** Required action 1 **
Reproduce part of the headache passage below, starting with "Headache is defined" and ending after "warrant special interventions.".
** Required action 2 **
Continue the headache passage below, picking up right after its last sentence.

Document extract Block Start

Headache is defined as an uncomfortable sensation on the head or neck area. Headaches usually manifest as pain on the forehead, scalp and behind the eyes. Headaches do not really involve the brain, but the pain sensitive areas around the head, which includes the skull, nerves, muscles, veins, subcutaneous layer, ears, eyes, sinuses and mucous membranes.
Headaches are usually occasional, but can be chronic and may occur every day. Headache everyday may be a sign of more severe conditions that would warrant special interventions.
There are different types of headache that may occur on a regular basis. These include:
- Migraine headaches
Migraine headaches are a severe form of headache that causes other symptoms such as nausea and changes in vision. Migraine headaches are throbbing in nature and occur on one side of the head and may spread to both sides. This type of headache is usually preceded by an aura and increases in intensity upon movement. Migraine headaches are also triggered by a lot of factors such as food, lack of sleep, caffeine and alcohol.

Document extract Block End
Source data Block Start

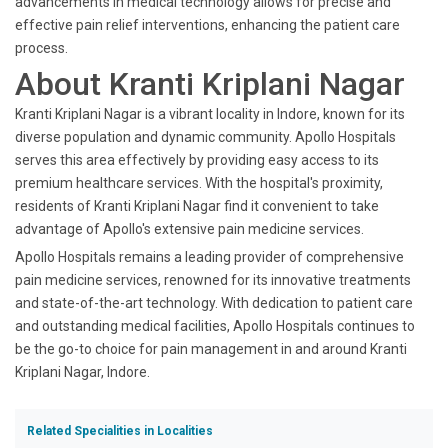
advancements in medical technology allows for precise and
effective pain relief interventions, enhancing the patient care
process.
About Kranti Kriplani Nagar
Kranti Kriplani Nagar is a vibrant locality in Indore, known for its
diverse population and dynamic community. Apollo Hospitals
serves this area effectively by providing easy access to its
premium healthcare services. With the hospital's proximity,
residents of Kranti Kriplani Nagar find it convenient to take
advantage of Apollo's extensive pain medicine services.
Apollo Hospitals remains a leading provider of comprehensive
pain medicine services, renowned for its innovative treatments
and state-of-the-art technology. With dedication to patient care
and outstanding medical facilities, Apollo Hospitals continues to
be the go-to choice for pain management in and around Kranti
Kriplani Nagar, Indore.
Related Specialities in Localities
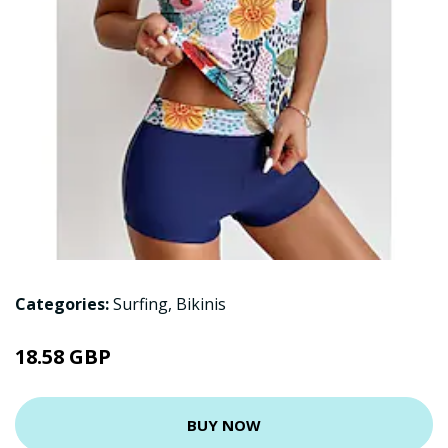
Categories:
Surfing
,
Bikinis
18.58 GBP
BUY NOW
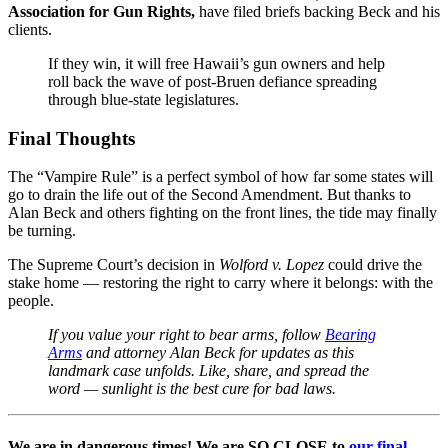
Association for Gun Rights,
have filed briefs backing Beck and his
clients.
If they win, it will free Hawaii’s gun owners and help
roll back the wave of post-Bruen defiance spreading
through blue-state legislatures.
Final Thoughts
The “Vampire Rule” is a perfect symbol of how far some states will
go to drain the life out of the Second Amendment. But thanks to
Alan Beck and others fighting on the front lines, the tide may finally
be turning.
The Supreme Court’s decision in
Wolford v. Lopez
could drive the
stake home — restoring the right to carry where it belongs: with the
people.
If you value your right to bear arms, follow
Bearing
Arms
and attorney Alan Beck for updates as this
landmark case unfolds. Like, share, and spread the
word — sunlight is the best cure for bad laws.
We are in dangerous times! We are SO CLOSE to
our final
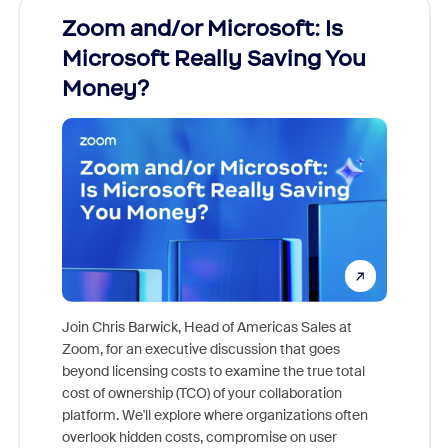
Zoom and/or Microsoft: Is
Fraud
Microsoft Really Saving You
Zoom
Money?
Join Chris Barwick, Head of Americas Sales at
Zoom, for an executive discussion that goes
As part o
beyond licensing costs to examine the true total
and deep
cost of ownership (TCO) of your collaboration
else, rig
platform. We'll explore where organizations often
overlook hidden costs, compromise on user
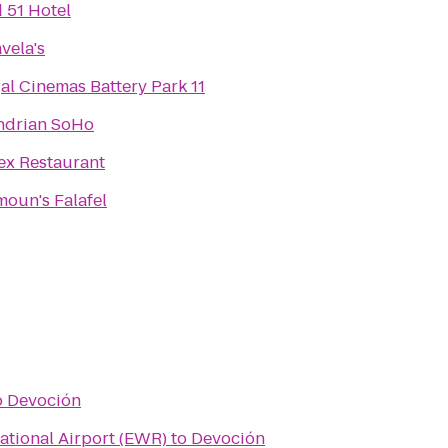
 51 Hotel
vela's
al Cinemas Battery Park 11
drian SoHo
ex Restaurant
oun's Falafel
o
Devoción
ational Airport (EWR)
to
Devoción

Source data Block End
Source data Block Start

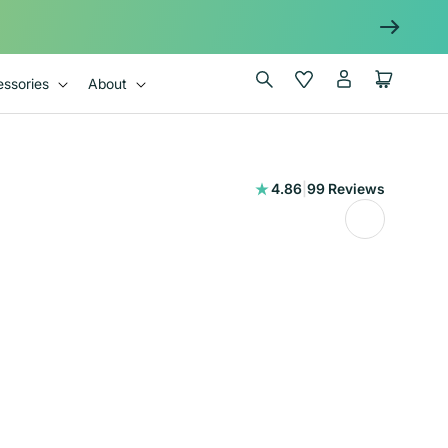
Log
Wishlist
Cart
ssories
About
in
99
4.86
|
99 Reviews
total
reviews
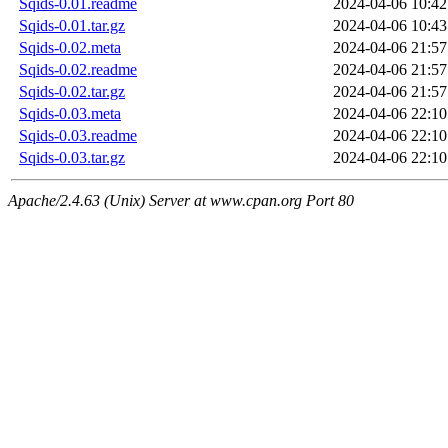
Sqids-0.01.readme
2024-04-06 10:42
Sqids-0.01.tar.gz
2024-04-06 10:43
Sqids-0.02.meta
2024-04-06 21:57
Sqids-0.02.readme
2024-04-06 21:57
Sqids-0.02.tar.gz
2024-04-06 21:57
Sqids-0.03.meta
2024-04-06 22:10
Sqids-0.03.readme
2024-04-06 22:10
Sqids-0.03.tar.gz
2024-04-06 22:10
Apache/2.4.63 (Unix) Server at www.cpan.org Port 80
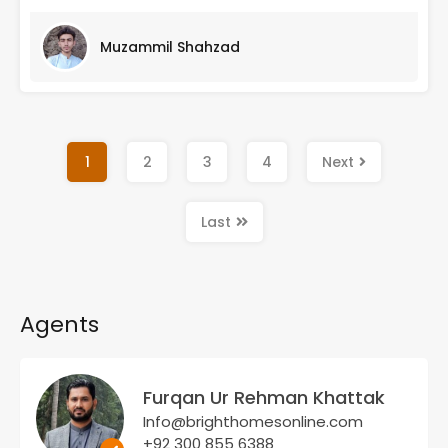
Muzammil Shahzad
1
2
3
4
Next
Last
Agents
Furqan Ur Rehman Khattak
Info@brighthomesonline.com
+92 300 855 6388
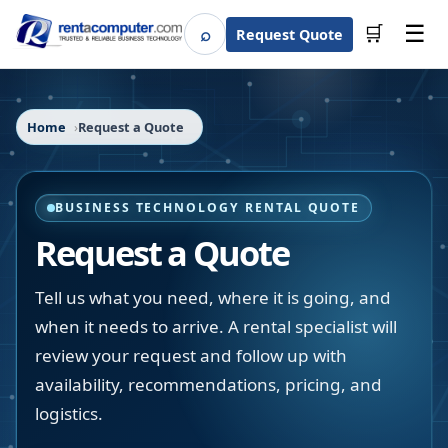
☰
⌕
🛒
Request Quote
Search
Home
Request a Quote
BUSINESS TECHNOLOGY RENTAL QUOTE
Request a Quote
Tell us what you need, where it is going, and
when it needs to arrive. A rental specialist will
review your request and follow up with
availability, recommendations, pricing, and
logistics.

Source data Block End

** Response area 1 **
Headache is defined as an uncomfortable sensation on the head or neck area. Headaches usually manifest as pain on the forehead, scalp and behind the eyes. Headaches do not really involve the brain, but the pain sensitive areas around the head, which includes the skull, nerves, muscles, veins, subcutaneous layer, ears, eyes, sinuses and mucous membranes.
Headaches are usually occasional, but can be chronic and may occur every day. Headache everyday may be a sign of more severe conditions that would warrant special interventions.

** Response area 2 **
- Rebound Headache
Rebound headaches are headaches that keep on coming back. This type of headache can be caused by overuse of analgesics of more than three days a week.
- Cluster Headache
Cluster headaches are a characteristic headache involving one or more parts of the head that occur for several days and may last up to months. The headache usually disappears for a similar period of time then reoccurs again.
- Sinus headache
Sinus headaches are caused by the swelling of the sinus. The headache is usually present on the forehead and the cheek area.
Causes of Recurrent Headaches
Headaches that occur every day may be a sign of more chronic conditions such as:
- Cervicogenic causes
Muscle spasms on the neck tend to radiate to the head and cause recurrent headaches. Problems on the neck muscles may be related to cervical etiology such as the presence of degenerative joint disorders.
- Medication overuse
As discussed earlier, the frequent use of analgesics or painkillers leads to a rebound effect causing frequent headaches. This causes the patient to take analgesics again and the cycle repeats itself.
- Subarachnoid Hemorrhage
The presence of bleeding inside the cranium is one dangerous cause of recurrent headaches or persistent headaches. This condition leads to a thunderclap headache, or a headache that suddenly appears intense in just a matter of minutes.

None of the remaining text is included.